第2話 あまり良くない感情
図書室へ行ったら、幹さんが
天野は彼らに見えないように回れ右をして図書室から出た。
なんだろうこのモヤッとした感情と、グサリと胸に杭でも打たれような痛み。別に逃げる必要もないのに自分が悪者みたいな気がして現実とは一歩離れたところで逃げるよう勝手に体を動かされた気がする。
放課後、幹さんに聞いた。
「幹さん、昼休みどこにいたの?」
「昼休みといえば…図書室で勉強してたよ」
「一人で?」
「ううん。宮岸くんと一緒」
「なんで宮岸くんと?」
「私、数学がちょっと他の科目よりも苦手でね。その点宮岸くんは理工学部を受験するだけあって得意なの。だから教えてもらったの」
「へえ、オレも数学はわりと得意な方なんだけど? 話さなかったっけ?」
「知ってるけど、天野くんは天野くんで忙しいと思ってさ」
「まあ確かにオレはC判定だから、余裕ブッこいて他のヤツに教えるヒマなんか無いよな」
「どうしてそういう言い方をするの?」
「わからん。そういう性格だ。なんなら宮岸と付き合った方がいいんじゃないの?」
「なに? ヤキモチ焼いてるの?」
「なんだヤキモチって。んなわけないだろ」
「ヤキモチ焼いてるならはっきりそう言ってよ。逆にそう思われてるんなら、女子としてはうれしいから」
天野はしかしヤキモチとは言わず、ただの気まぐれだと言ってごまかした。
受験勉強をしながら幹との交際を続けているうちに、三学期が終わり、冬休みに入り正月がやってきた。

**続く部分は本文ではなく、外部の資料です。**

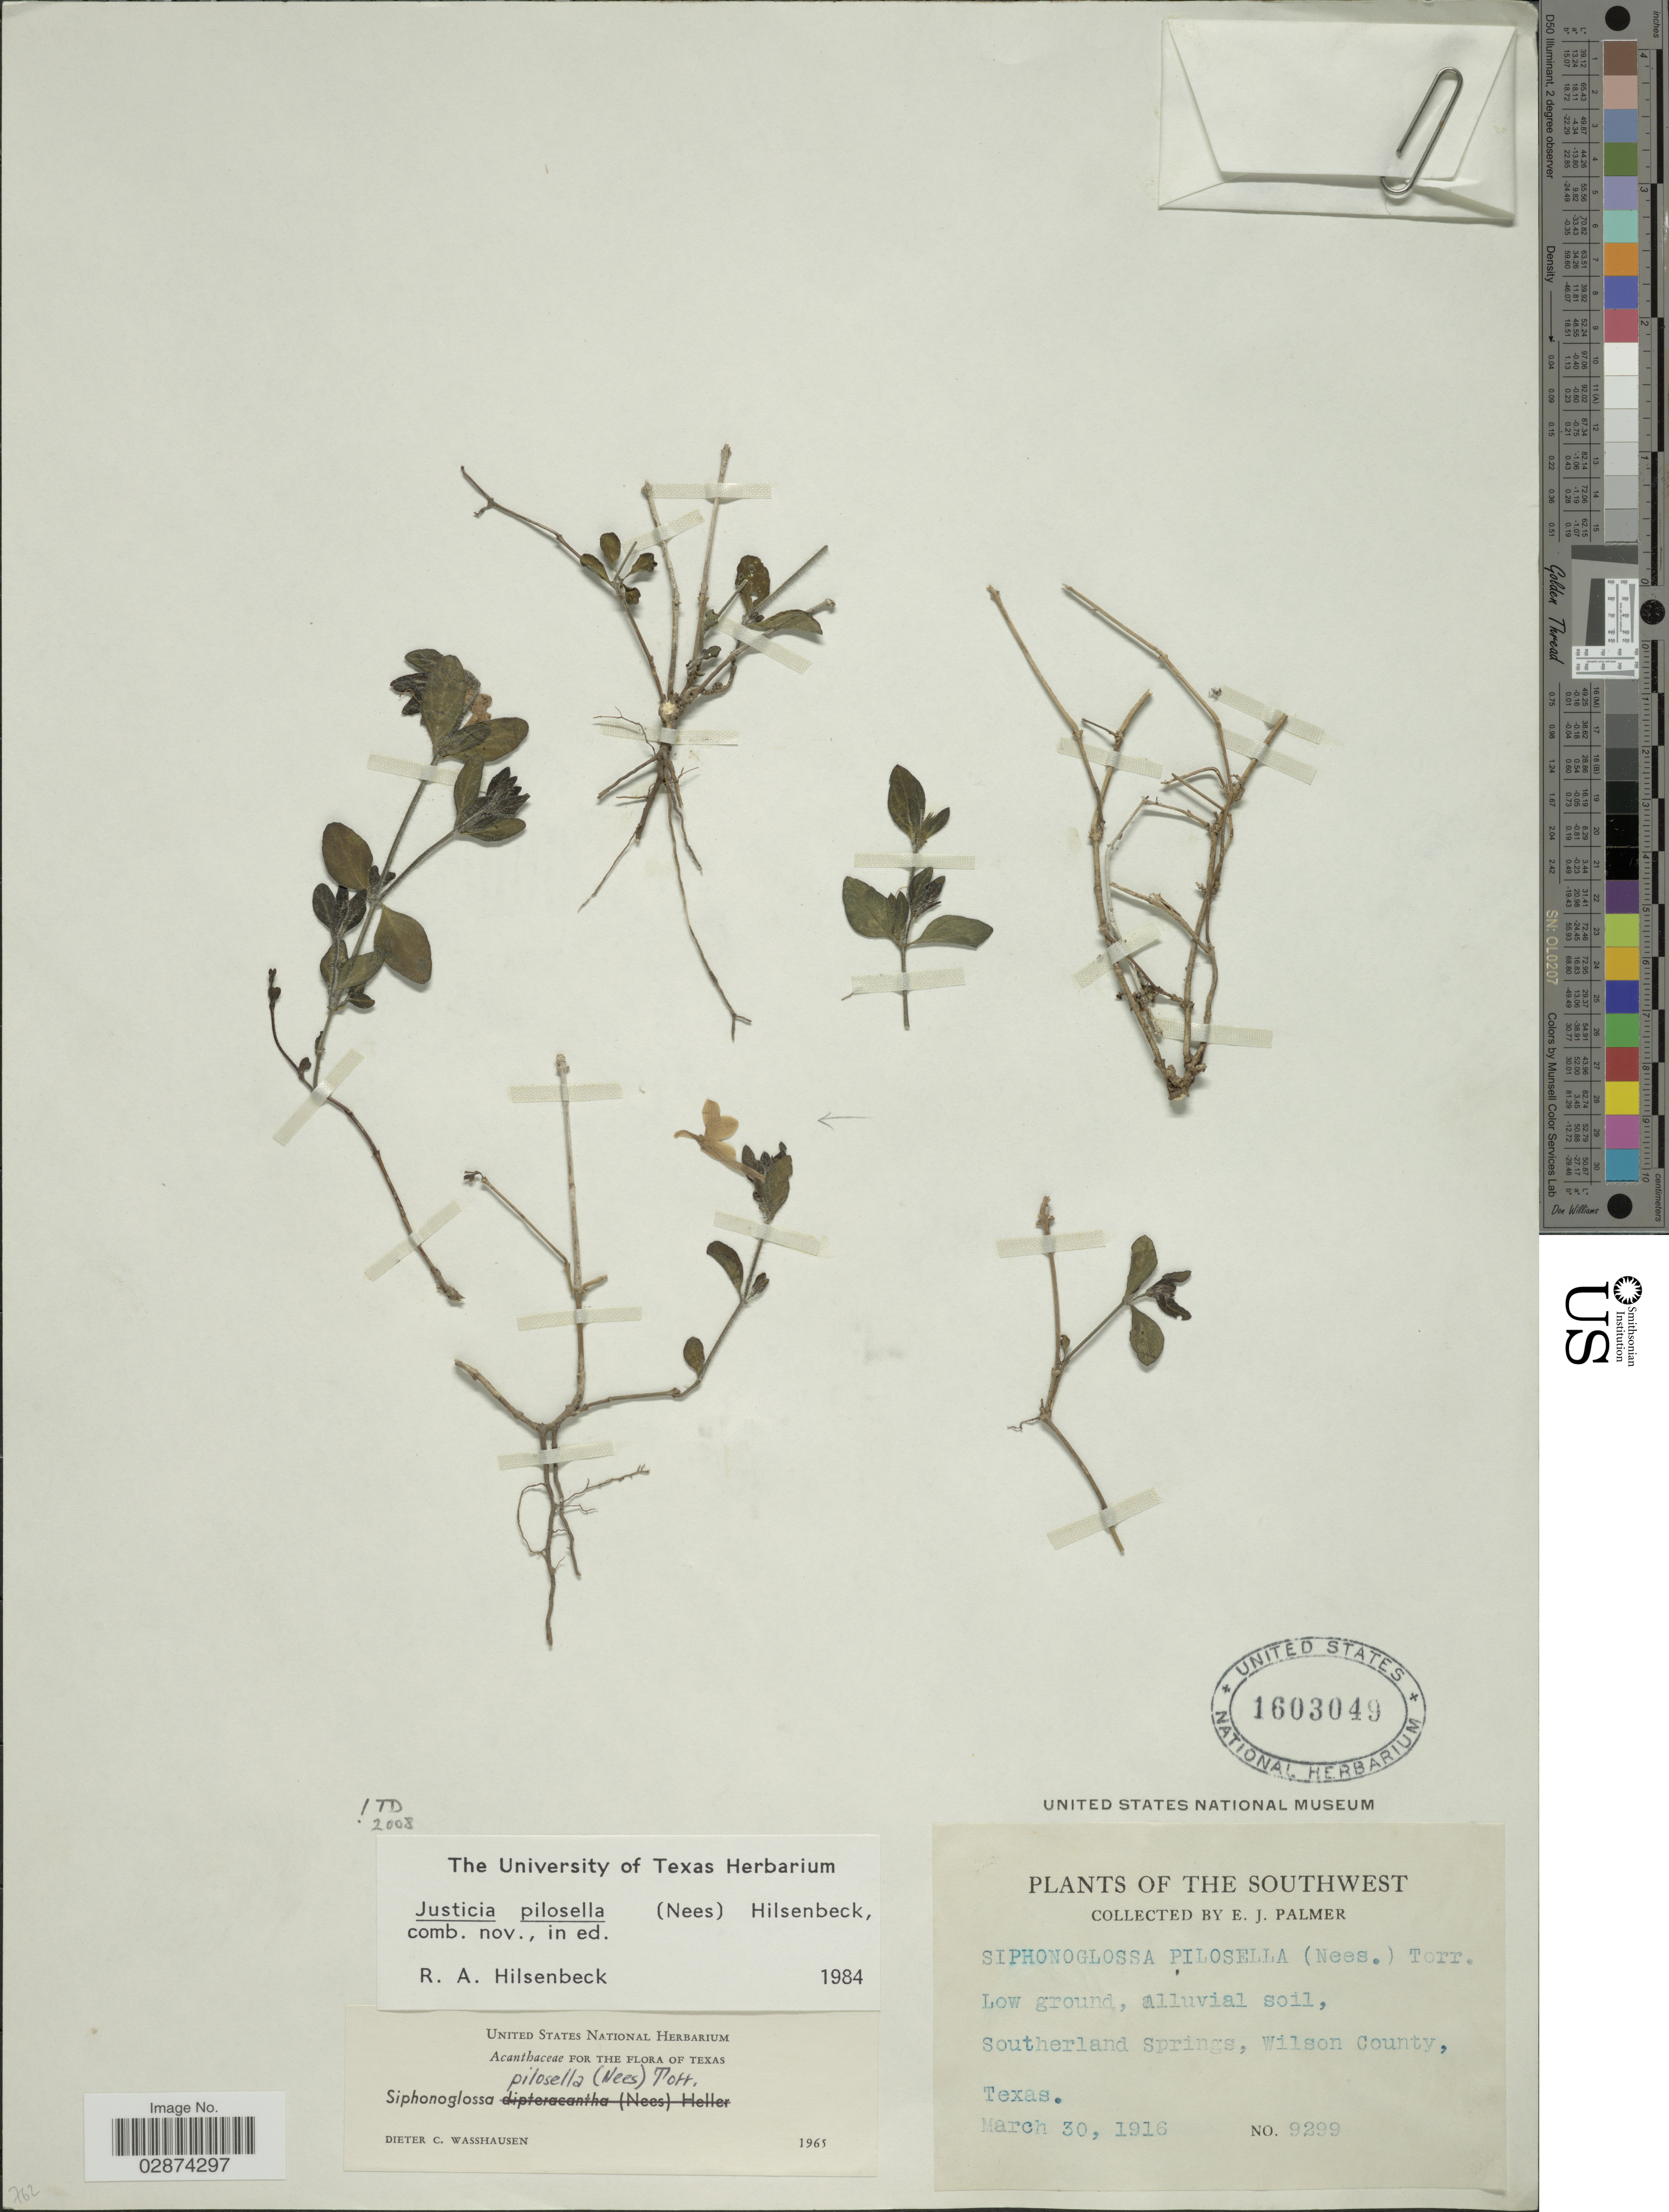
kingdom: Plantae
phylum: Tracheophyta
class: Magnoliopsida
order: Lamiales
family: Acanthaceae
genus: Justicia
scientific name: Justicia pilosella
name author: (Nees) Hilsenb.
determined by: Fisher, Amanda, (LOB), California State University, Long Beach (UNITED STATES)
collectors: E. J. Palmer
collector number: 9299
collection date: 1916-03-30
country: United States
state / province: Texas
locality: Southwest. Southerland Springs, Wilson County.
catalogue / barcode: US 1603049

初詣には二人で出かけ、絵馬に合格祈願を書いて参拝した。おみくじは末吉だった。破魔矢も買った。その帰り、幹がこう告げた。
「ちょっぴりさみしいけど、今日から受験が終わるまでは会わないようにしましょう」
「え、どうして?」
「そろそろ本格的に受験勉強に集中しなきゃ」
「だけどオレ、樹菜ちゃんに会えなきゃよけい集中できないかもしれない」
「ダメ。ちゃんと集中して。私だって本当は会いたいけど、ここが人生の前半の正念場だと思うから」
適当に返事をして天野の方からキスを欲しがり、神社を出てから人気のないところへ行きキスをした。これが受験前最後のキスだと思うと天野はがっかりするばかりだった。